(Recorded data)
──────

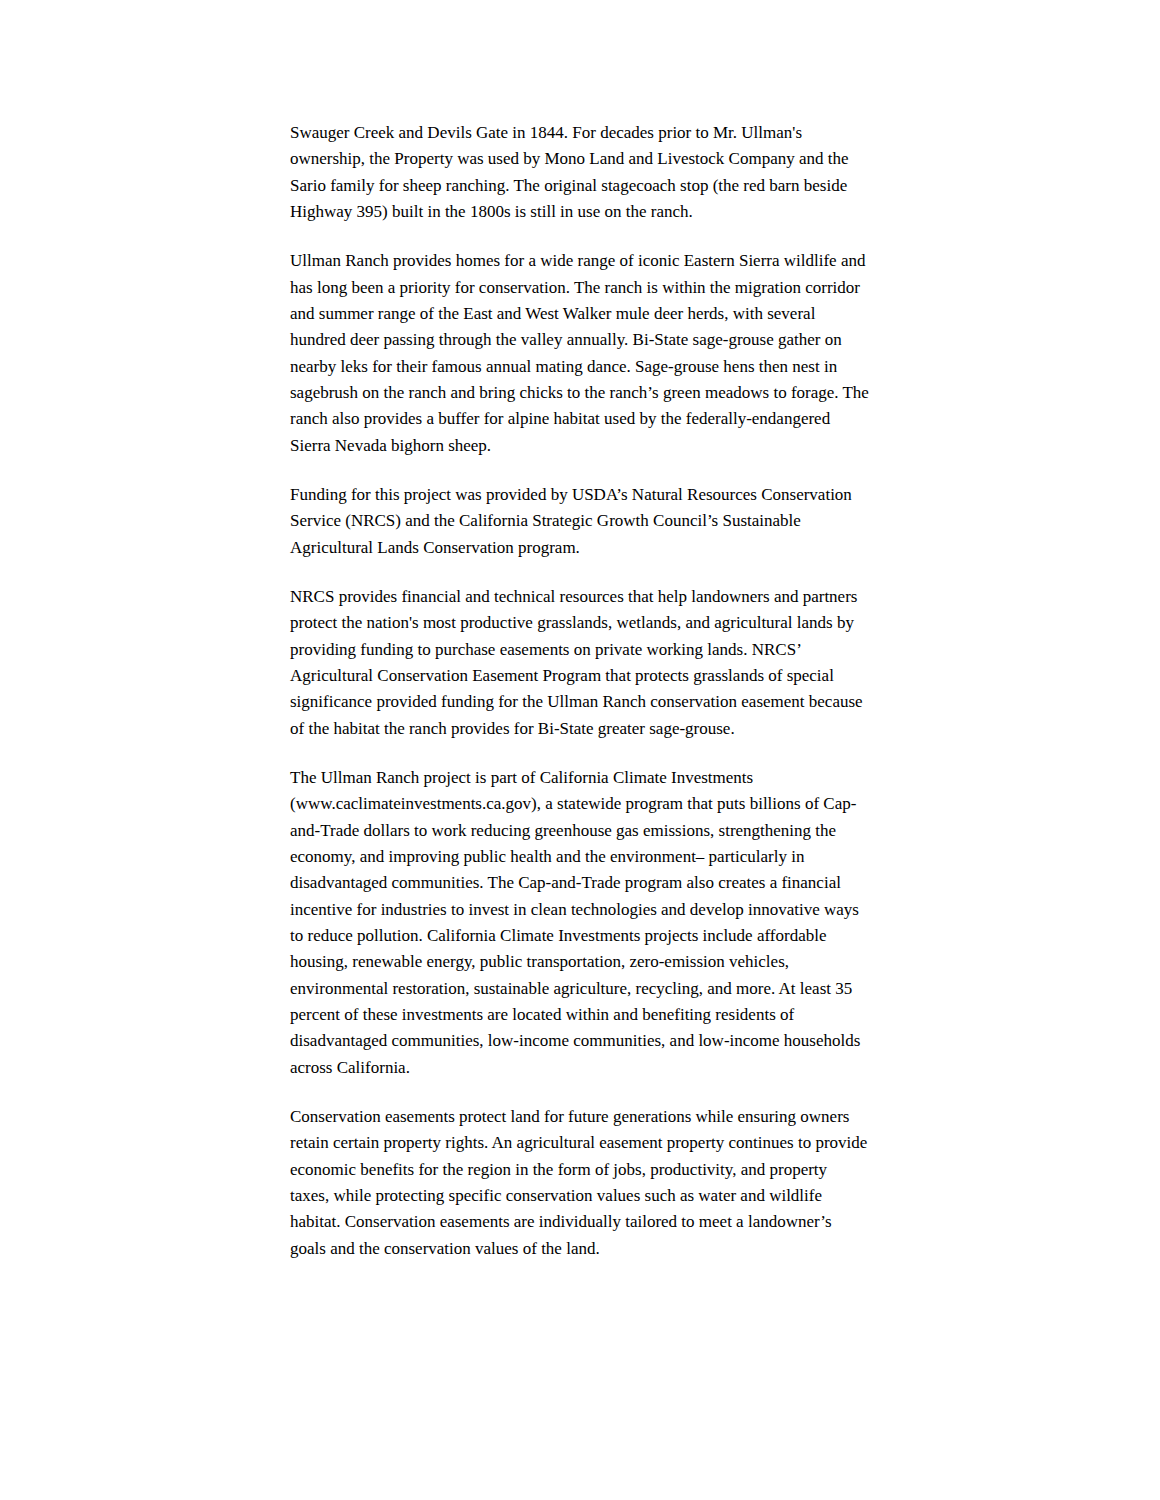Swauger Creek and Devils Gate in 1844. For decades prior to Mr. Ullman's ownership, the Property was used by Mono Land and Livestock Company and the Sario family for sheep ranching. The original stagecoach stop (the red barn beside Highway 395) built in the 1800s is still in use on the ranch.
Ullman Ranch provides homes for a wide range of iconic Eastern Sierra wildlife and has long been a priority for conservation. The ranch is within the migration corridor and summer range of the East and West Walker mule deer herds, with several hundred deer passing through the valley annually. Bi-State sage-grouse gather on nearby leks for their famous annual mating dance. Sage-grouse hens then nest in sagebrush on the ranch and bring chicks to the ranch’s green meadows to forage. The ranch also provides a buffer for alpine habitat used by the federally-endangered Sierra Nevada bighorn sheep.
Funding for this project was provided by USDA’s Natural Resources Conservation Service (NRCS) and the California Strategic Growth Council’s Sustainable Agricultural Lands Conservation program.
NRCS provides financial and technical resources that help landowners and partners protect the nation's most productive grasslands, wetlands, and agricultural lands by providing funding to purchase easements on private working lands. NRCS’ Agricultural Conservation Easement Program that protects grasslands of special significance provided funding for the Ullman Ranch conservation easement because of the habitat the ranch provides for Bi-State greater sage-grouse.
The Ullman Ranch project is part of California Climate Investments (www.caclimateinvestments.ca.gov), a statewide program that puts billions of Cap-and-Trade dollars to work reducing greenhouse gas emissions, strengthening the economy, and improving public health and the environment– particularly in disadvantaged communities. The Cap-and-Trade program also creates a financial incentive for industries to invest in clean technologies and develop innovative ways to reduce pollution. California Climate Investments projects include affordable housing, renewable energy, public transportation, zero-emission vehicles, environmental restoration, sustainable agriculture, recycling, and more. At least 35 percent of these investments are located within and benefiting residents of disadvantaged communities, low-income communities, and low-income households across California.
Conservation easements protect land for future generations while ensuring owners retain certain property rights. An agricultural easement property continues to provide economic benefits for the region in the form of jobs, productivity, and property taxes, while protecting specific conservation values such as water and wildlife habitat. Conservation easements are individually tailored to meet a landowner’s goals and the conservation values of the land.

──────

* Your instructions *
Set down, exactly as they stand above, the lines starting with the line with "Funding for this" and going on through the line with "NRCS provides financial", and no others.

* Result for this task *
Funding for this project was provided by USDA’s Natural Resources Conservation Service (NRCS) and the California Strategic Growth Council’s Sustainable Agricultural Lands Conservation program.
NRCS provides financial and technical resources that help landowners and partners protect the nation's most productive grasslands, wetlands, and agricultural lands by providing funding to purchase easements on private working lands. NRCS’ Agricultural Conservation Easement Program that protects grasslands of special significance provided funding for the Ullman Ranch conservation easement because of the habitat the ranch provides for Bi-State greater sage-grouse.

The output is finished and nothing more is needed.